++++ ESTRATTO SELEZIONATO ++++
L’esposizione propone una copia del XVII secolo proveniente dalla Pinacoteca Nazionale di Bologna di una delle sue opere più conosciuta, Giuditta e Oloferne (l’originale è al Museo di Capodimonte, a Napoli). “Un tema, quella della decapitazione, che la pittrice mutua da Caravaggio e che diventerà quasi un leit motiv nel corso della sua carriera: la donna che deve difendersi da un uomo più forte fisicamente” precisa Patrizia Cavazzini. Molte interpretazioni – soprattutto quelle in chiave femminista – hanno voluto leggere in questi temi una sorta di rivalsa per lo stupro subito in gioventù, ma Maria Cristina Terzaghi mette in guardia da certe letture in chiave psicologica: “Non credo che quell’episodio le abbia condizionato la vita, questa è un’interpretazione dell’immaginario moderno, in realtà è un’artista che, conscia della sua condizione femminile e delle difficoltà ad essere accettata, ha comunque saputo raggiungere il successo”. Un tema della lotta fra uomo e donna, con le donne trionfanti, ritorna anche nelle sale successive della mostra, come nell’impressionate, per realismo e violenza, Giaele e Sisara (1620) proveniente dal Museo di Belle Arti di Budapest. Da ammirare anche un altro capolavoro, di carattere più intimista, come la splendida Maddalena penitente (verso il 1625), opera recentemente restaurata proveniente dalla cattedrale di Siviglia.
++++ ELENCO DEI DATI ++++
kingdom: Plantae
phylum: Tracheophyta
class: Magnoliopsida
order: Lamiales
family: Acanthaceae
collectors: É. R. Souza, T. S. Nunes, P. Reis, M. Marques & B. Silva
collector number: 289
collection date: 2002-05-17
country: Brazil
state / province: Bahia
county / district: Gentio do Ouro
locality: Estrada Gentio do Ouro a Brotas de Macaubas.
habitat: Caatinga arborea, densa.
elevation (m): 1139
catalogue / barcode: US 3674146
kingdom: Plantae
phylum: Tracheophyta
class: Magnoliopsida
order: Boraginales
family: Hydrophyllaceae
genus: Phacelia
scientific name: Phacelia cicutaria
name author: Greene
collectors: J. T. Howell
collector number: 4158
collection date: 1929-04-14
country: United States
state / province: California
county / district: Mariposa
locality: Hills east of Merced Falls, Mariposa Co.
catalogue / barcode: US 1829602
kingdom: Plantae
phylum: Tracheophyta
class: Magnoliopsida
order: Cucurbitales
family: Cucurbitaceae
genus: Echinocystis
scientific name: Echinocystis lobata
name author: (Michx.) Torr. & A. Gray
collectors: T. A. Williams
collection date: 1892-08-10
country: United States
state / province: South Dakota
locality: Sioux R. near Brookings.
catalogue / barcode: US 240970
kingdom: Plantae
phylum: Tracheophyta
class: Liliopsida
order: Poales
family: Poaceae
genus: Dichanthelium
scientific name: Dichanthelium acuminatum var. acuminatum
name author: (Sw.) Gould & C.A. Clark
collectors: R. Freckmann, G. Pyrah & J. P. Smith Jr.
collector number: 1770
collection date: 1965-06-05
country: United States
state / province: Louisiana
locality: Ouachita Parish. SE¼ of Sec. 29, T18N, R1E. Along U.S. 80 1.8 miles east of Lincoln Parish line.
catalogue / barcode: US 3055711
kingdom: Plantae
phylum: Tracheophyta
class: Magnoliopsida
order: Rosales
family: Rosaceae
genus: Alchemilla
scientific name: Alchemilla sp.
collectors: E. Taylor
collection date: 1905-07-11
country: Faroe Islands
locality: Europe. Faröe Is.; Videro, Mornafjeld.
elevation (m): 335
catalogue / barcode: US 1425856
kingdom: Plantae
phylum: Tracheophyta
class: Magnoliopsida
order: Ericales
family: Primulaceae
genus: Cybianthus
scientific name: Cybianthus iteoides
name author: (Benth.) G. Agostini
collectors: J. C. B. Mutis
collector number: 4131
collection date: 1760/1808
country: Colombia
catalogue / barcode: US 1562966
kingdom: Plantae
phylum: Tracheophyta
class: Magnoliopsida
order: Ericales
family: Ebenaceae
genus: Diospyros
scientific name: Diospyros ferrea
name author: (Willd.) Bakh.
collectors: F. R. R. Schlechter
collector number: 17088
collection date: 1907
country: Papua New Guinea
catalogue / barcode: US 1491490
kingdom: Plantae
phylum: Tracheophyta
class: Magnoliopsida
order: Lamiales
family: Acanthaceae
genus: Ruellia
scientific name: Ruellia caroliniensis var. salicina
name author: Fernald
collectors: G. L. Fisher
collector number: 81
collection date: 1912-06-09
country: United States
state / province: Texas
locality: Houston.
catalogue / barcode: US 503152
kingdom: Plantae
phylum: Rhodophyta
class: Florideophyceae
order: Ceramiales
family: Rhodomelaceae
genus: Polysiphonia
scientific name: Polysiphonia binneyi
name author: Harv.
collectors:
++++
CONSEGNA 1
Secondo l'estratto, per quale motivo Maria Cristina Terzaghi non condivide le letture psicologiche che collegano questi temi allo stupro subito dalla pittrice in gioventù? Rispondi in una-tre frasi.
CONSEGNA 2
Per favore, elenca tutte le istituzioni (musei, pinacoteche, chiese) nominate nell'estratto.
CONSEGNA 3
A quale anno risale Giaele e Sisara secondo l'estratto?

RISPOSTA 1
Terzaghi non crede che quell'episodio le abbia condizionato la vita e considera questa lettura un'interpretazione dell'immaginario moderno. In realtà, secondo lei, si tratta di un'artista che, conscia della sua condizione femminile e delle difficoltà a essere accettata, ha comunque saputo raggiungere il successo.

RISPOSTA 2
- Pinacoteca Nazionale di Bologna
- Museo di Capodimonte, a Napoli
- Museo di Belle Arti di Budapest
- Cattedrale di Siviglia

RISPOSTA 3
Al 1620.